The benefit of connecting the two halves of the state would be twofold: sending much-needed lumber and supplies to the communities in the south, and freighting mined minerals back north where they could more easily be shipped to the industrial centers on the coasts. Only one thing stood in the way of Eddy’s plan: the Mogollon Rim.
The southern boundary of the Colorado Plateau, an elevated region that crosses into four states, is the Mogollon Rim, a massive ridge of steep slopes that cross much of Arizona. When Eddy formed the Arizona Mineral Belt Railroad company, his engineers calculated that to run a railway across the Mogollon Rim at a gentle enough grade for trains he would need to create a tunnel 3,100 feet long and 16 feet wide.
In 1883, work on the tunnel began. Over 40 men spent all summer blasting a passage through the rock. Only 70 feet of the tunnel had been completed, however, when the company ran out of funds and the work came to a halt. Eddy spent the next several years finding investors and hyping the railroad project, managing to get another 35 miles of track laid when the money ran dry and the work stopped again, this time for good.

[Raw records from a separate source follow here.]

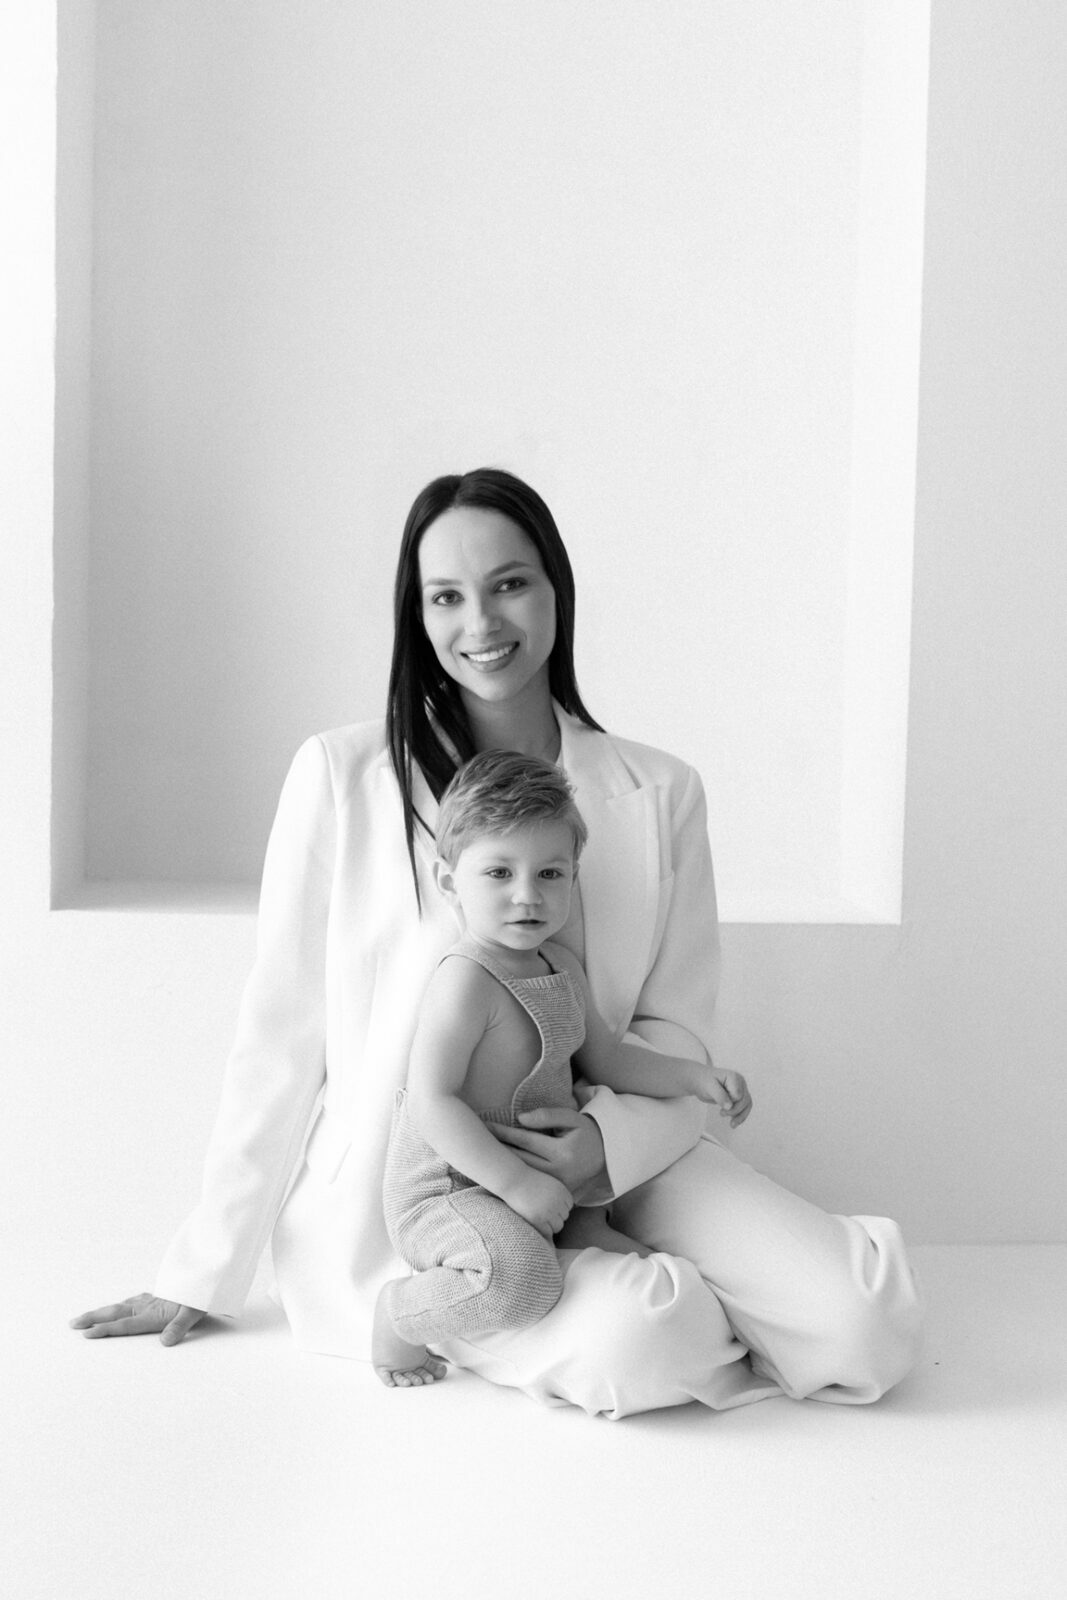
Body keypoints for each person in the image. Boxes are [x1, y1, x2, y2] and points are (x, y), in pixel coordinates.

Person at [71, 466, 923, 1418]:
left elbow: (673, 1024)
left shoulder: (660, 790)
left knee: (860, 1325)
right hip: (443, 1188)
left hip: (619, 1148)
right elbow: (282, 1033)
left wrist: (601, 1146)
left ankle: (703, 1288)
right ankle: (668, 1306)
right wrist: (203, 1268)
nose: (480, 622)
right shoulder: (342, 776)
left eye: (509, 583)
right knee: (643, 1338)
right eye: (446, 596)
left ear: (557, 589)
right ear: (418, 615)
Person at [373, 748, 750, 1388]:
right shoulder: (464, 979)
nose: (528, 895)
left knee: (654, 1265)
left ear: (574, 878)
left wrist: (694, 1078)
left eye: (550, 873)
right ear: (449, 883)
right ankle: (398, 1316)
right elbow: (432, 1102)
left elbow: (607, 1058)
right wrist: (516, 1183)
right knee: (524, 1278)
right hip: (453, 1187)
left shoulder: (561, 967)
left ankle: (693, 1334)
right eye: (499, 873)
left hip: (542, 1177)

Over the subsequent years, the 35 miles of track south of Flagstaff were torn up by locals who reused the scrap. Today, the only remaining evidence of Eddy’s ambitious but failed project is the partially completed tunnel deep in the Tonto National Forest. Other than some graffiti near the entrance, it still looks more or less exactly as it did when the Arizona Mineral Belt crews left it in 1883. The crumbling structure to the right of the tunnel entrance is the remains of the powder house where the workers stored their explosives while blasting through the ridge.